▶ [Task brief]:
A faithful transcription is wanted of the lines from the top of the material through the line that holds "فزایش دهنده", both ends included, leaving out the pictures.

▶ [Information provided]:
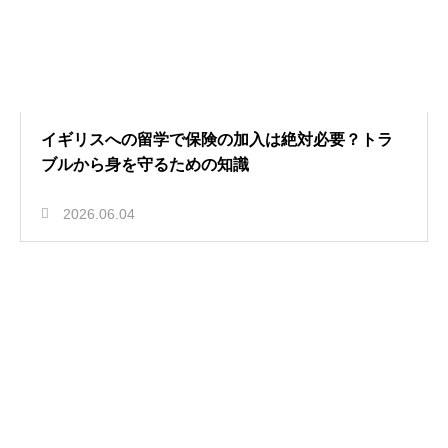
イギリスへの留学で保険の加入は絶対必要？トラ
ブルから身を守るための知識
2026.06.04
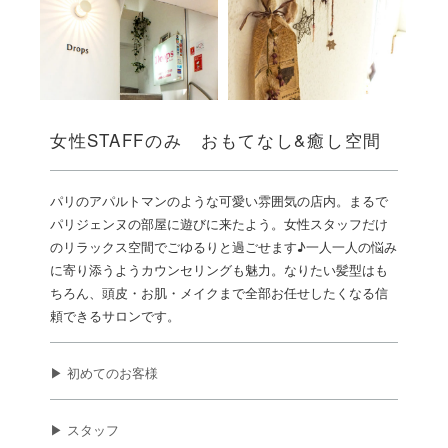
女性STAFFのみ おもてなし&癒し空間
パリのアパルトマンのような可愛い雰囲気の店内。まるで
パリジェンヌの部屋に遊びに来たよう。女性スタッフだけ
のリラックス空間でごゆるりと過ごせます♪一人一人の悩み
に寄り添うようカウンセリングも魅力。なりたい髪型はも
ちろん、頭皮・お肌・メイクまで全部お任せしたくなる信
頼できるサロンです。
▶ 初めてのお客様
▶ スタッフ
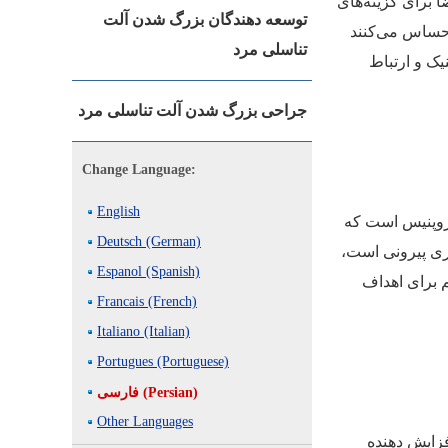
ا برای گزینه‌های
توسعه دهندگان بزرگ شدن آلت
احساس می‌کنند
تناسلی مرد
یک و ارتباط
جراحی بزرگ شدن آلت تناسلی مرد
Change Language:
English
روپنیس است که
Deutsch (German)
ری پیرونی است،
Espanol (Spanish)
 برای اهداف
Francais (French)
Italiano (Italian)
Portugues (Portuguese)
فارسی (Persian)
Other Languages
فزایش دهنده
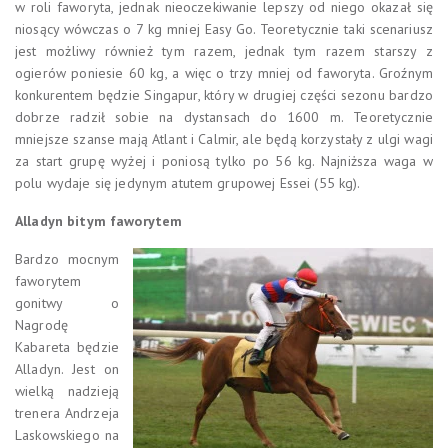
w roli faworyta, jednak nieoczekiwanie lepszy od niego okazał się
niosący wówczas o 7 kg mniej Easy Go. Teoretycznie taki scenariusz
jest możliwy również tym razem, jednak tym razem starszy z
ogierów poniesie 60 kg, a więc o trzy mniej od faworyta. Groźnym
konkurentem będzie Singapur, który w drugiej części sezonu bardzo
dobrze radził sobie na dystansach do 1600 m. Teoretycznie
mniejsze szanse mają Atlant i Calmir, ale będą korzystały z ulgi wagi
za start grupę wyżej i poniosą tylko po 56 kg. Najniższa waga w
polu wydaje się jedynym atutem grupowej Essei (55 kg).
Alladyn bitym faworytem
Bardzo mocnym
faworytem
gonitwy o
Nagrodę
Kabareta będzie
Alladyn. Jest on
wielką nadzieją
trenera Andrzeja
Laskowskiego na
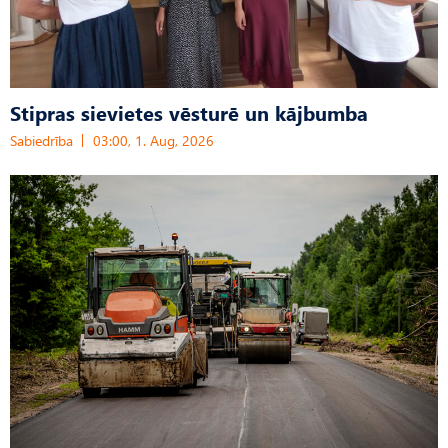
Stipras sievietes vēsturē un kājbumba
Sabiedrība
03:00, 1. Aug, 2026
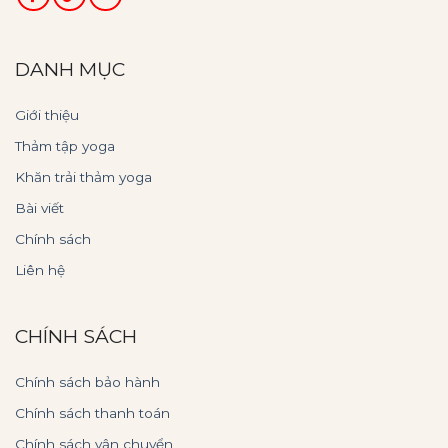
DANH MỤC
Giới thiệu
Thảm tập yoga
Khăn trải thảm yoga
Bài viết
Chính sách
Liên hệ
CHÍNH SÁCH
Chính sách bảo hành
Chính sách thanh toán
Chính sách vận chuyển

▶ [Response for this exercise]:
イギリスへの留学で保険の加入は絶対必要？トラ
ブルから身を守るための知識
2026.06.04
女性STAFFのみ おもてなし&癒し空間
パリのアパルトマンのような可愛い雰囲気の店内。まるで
パリジェンヌの部屋に遊びに来たよう。女性スタッフだけ
のリラックス空間でごゆるりと過ごせます♪一人一人の悩み
に寄り添うようカウンセリングも魅力。なりたい髪型はも
ちろん、頭皮・お肌・メイクまで全部お任せしたくなる信
頼できるサロンです。
▶ 初めてのお客様
▶ スタッフ
ا برای گزینه‌های
توسعه دهندگان بزرگ شدن آلت
احساس می‌کنند
تناسلی مرد
یک و ارتباط
جراحی بزرگ شدن آلت تناسلی مرد
Change Language:
English
روپنیس است که
Deutsch (German)
ری پیرونی است،
Espanol (Spanish)
 برای اهداف
Francais (French)
Italiano (Italian)
Portugues (Portuguese)
فارسی (Persian)
Other Languages
فزایش دهنده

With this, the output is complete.